_SOURCE EXTRACT_
I know'd it, I know'd it.
Indeed I know'd it-Lordy,
Dem bones gonna rise agin!
Where did that come from?!
I am quietly trying to sort out what is going on in my heart and my world and - out of the blue- comes the refrain from an old camp song. Where in the world did that come from??
It happens every now and then...usually in quiet moments when I am looking for revelation from God and not goofy refrains from my past.
But then, it has been may experience, God deals with us in the ways we best understand. Goofy refrains might be best for me.
The fact of the matter is lately looking at my spiritual life gives me pause to what Ezekiel felt when he looked out over all those dry dusty bones. I pray my day will become like the camp song and "dem bones WILL rise again!"
Heard a sermon-if you want to reset your goals, you need to seek intimacy with God. So I upped my quiet time.
Read a devotional-if you want to hear from God, give to others to make room. Okay, doing that.

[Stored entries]
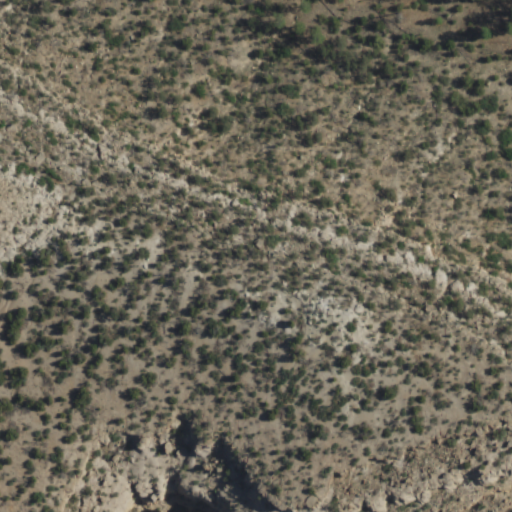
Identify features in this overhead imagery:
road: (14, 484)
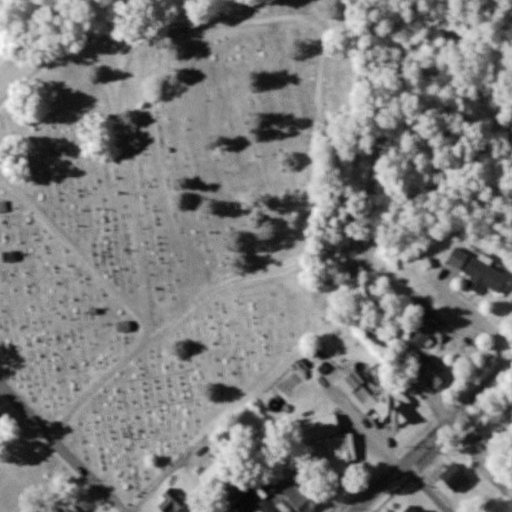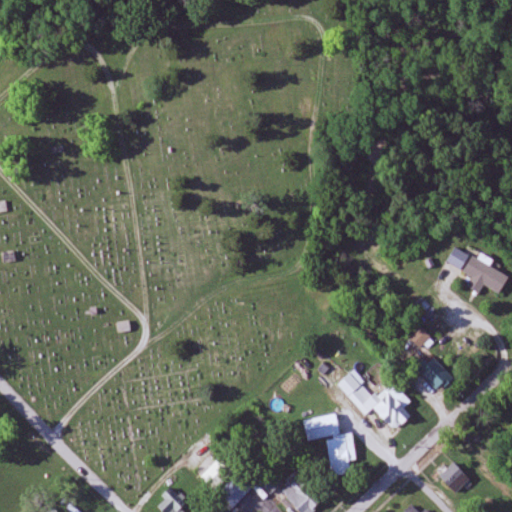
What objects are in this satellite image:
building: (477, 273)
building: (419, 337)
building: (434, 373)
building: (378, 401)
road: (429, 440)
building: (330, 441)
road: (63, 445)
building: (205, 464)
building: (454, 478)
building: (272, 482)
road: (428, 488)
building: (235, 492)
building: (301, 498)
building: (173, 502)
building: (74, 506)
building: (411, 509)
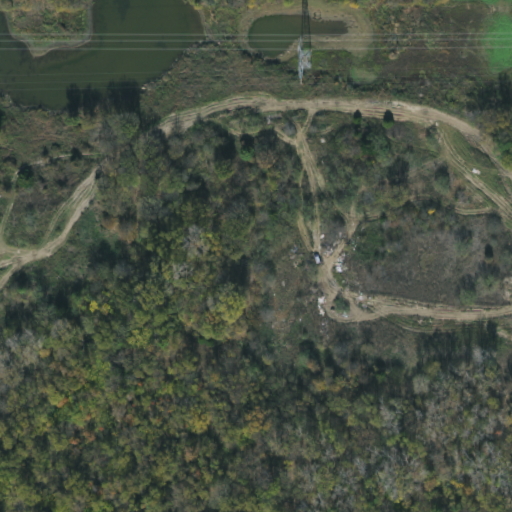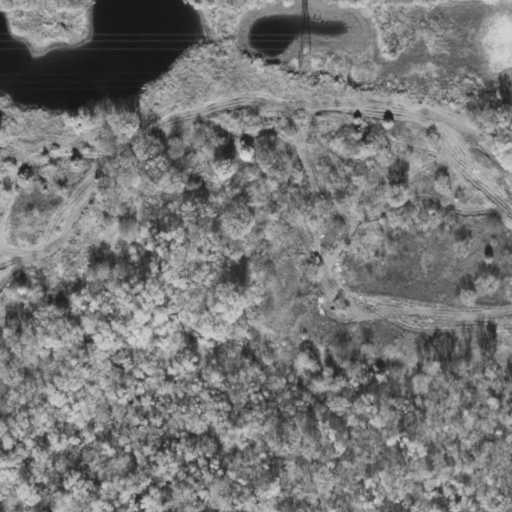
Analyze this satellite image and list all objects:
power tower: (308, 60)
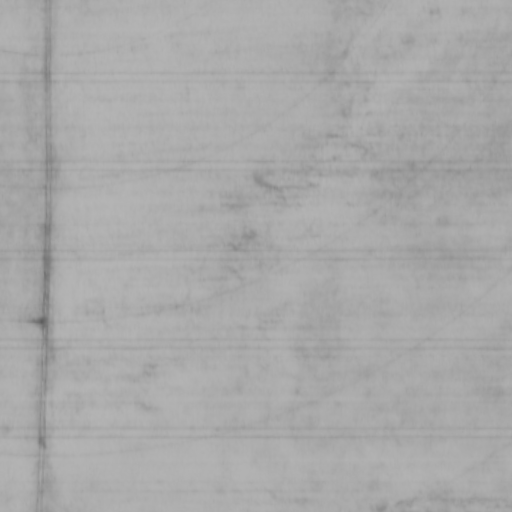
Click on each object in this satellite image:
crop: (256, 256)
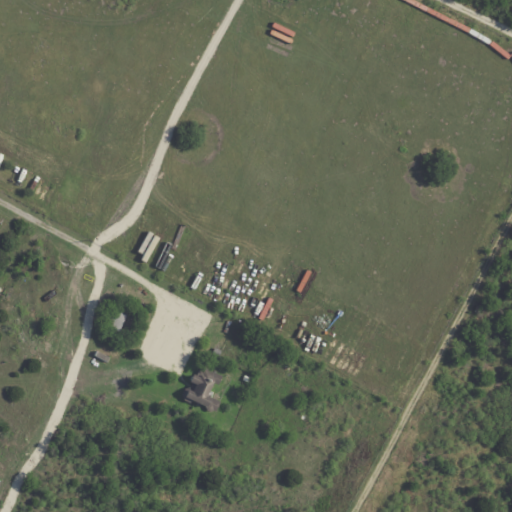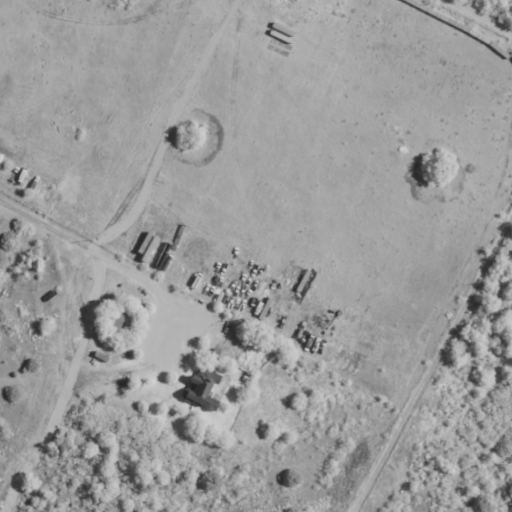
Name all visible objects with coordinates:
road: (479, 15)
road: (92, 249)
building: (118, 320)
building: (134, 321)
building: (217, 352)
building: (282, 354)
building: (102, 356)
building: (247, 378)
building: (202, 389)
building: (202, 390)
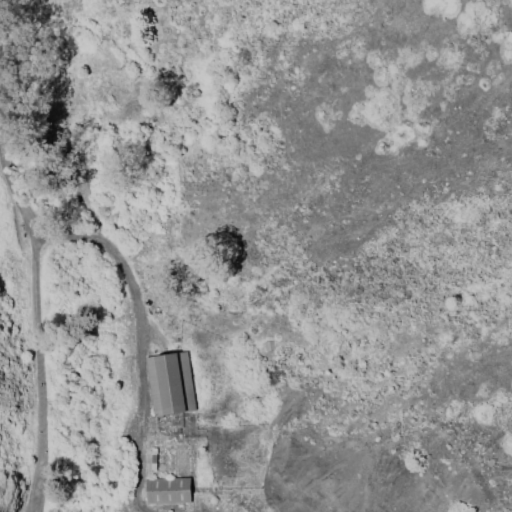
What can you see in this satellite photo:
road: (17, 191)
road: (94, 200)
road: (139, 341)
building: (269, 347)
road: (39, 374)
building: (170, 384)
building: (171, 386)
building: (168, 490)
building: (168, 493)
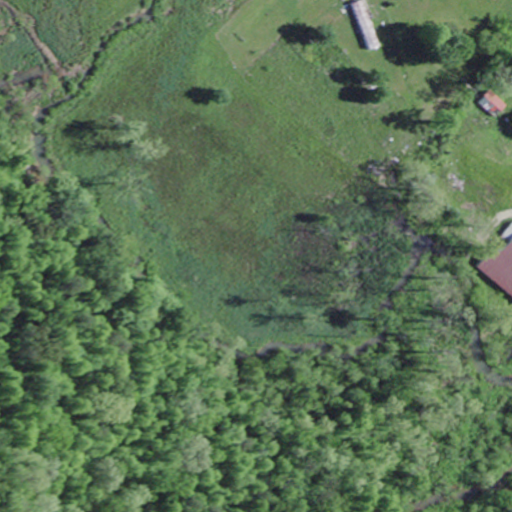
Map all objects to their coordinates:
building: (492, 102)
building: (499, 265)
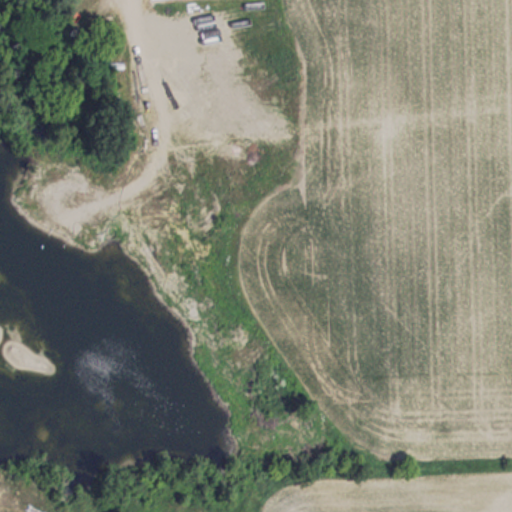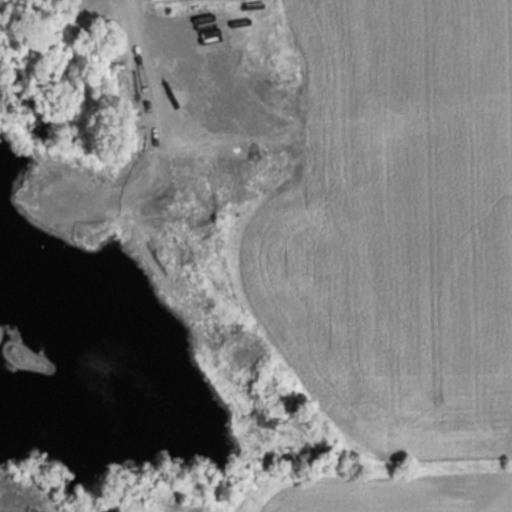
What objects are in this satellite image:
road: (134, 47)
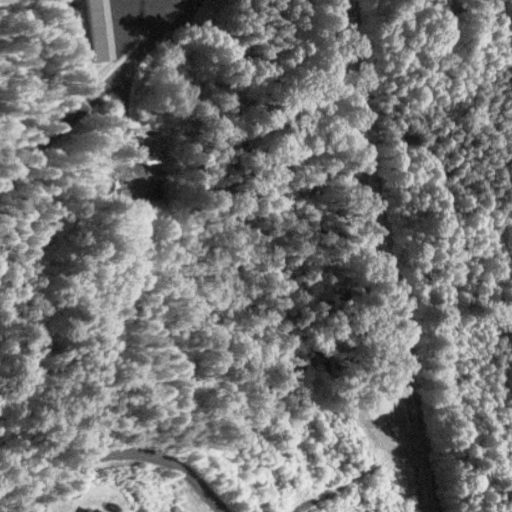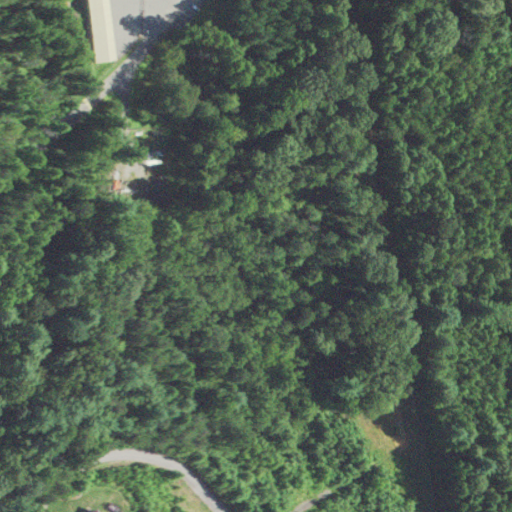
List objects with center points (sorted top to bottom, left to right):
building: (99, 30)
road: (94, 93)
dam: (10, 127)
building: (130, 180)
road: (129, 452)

_WORK TO DO_
a) In the post about the old camp song, what did the writer do after hearing a sermon on seeking intimacy with God?
b) Echo the post, everything from "Indeed I know'd" down to "my quiet time.".
Draw only on the post when responding.

_RESULTS OF THE TASKS_
a) The writer upped their quiet time.

b)
Indeed I know'd it-Lordy,
Dem bones gonna rise agin!
Where did that come from?!
I am quietly trying to sort out what is going on in my heart and my world and - out of the blue- comes the refrain from an old camp song. Where in the world did that come from??
It happens every now and then...usually in quiet moments when I am looking for revelation from God and not goofy refrains from my past.
But then, it has been may experience, God deals with us in the ways we best understand. Goofy refrains might be best for me.
The fact of the matter is lately looking at my spiritual life gives me pause to what Ezekiel felt when he looked out over all those dry dusty bones. I pray my day will become like the camp song and "dem bones WILL rise again!"
Heard a sermon-if you want to reset your goals, you need to seek intimacy with God. So I upped my quiet time.